━━━ Entries shown
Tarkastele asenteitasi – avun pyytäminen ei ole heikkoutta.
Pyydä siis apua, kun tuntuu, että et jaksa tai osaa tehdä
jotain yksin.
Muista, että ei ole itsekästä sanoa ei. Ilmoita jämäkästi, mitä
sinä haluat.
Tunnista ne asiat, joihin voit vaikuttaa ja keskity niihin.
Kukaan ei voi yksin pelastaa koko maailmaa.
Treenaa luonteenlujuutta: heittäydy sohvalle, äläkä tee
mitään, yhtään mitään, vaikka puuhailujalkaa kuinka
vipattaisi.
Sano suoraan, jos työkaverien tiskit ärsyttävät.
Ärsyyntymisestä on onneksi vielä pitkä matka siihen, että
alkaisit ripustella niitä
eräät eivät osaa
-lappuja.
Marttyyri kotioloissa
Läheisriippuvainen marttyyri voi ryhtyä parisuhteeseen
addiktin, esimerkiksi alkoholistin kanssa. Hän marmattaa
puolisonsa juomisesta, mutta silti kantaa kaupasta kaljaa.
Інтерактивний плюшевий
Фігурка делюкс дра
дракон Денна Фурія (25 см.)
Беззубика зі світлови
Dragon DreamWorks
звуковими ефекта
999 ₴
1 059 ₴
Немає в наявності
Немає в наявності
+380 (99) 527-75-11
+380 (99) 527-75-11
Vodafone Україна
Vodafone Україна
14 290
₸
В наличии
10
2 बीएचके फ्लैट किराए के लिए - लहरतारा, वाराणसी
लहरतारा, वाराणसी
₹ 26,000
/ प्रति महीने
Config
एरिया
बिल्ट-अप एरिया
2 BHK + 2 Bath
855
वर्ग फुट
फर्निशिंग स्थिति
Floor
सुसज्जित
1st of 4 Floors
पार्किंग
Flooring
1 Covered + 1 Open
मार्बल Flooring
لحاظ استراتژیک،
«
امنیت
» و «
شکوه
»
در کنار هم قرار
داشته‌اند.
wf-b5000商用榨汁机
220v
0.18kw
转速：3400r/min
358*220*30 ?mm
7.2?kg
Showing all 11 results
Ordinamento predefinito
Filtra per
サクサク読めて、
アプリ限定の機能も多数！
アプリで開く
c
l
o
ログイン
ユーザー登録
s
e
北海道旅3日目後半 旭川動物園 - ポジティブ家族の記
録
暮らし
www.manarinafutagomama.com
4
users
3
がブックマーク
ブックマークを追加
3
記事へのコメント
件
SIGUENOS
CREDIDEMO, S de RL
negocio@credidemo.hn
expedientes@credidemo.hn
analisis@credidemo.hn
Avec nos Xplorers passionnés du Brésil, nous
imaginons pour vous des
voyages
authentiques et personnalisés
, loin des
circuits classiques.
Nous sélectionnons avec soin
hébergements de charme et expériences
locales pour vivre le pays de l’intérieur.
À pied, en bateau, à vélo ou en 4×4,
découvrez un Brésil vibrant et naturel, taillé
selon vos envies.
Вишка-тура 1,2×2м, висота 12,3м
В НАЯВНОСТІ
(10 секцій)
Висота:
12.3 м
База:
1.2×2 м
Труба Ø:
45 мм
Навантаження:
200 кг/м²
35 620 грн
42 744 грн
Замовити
━━━━━━
## Exercise requirements
Your task is to collect every line above that contains the word "osaa".

## Exercise solution
Pyydä siis apua, kun tuntuu, että et jaksa tai osaa tehdä
eräät eivät osaa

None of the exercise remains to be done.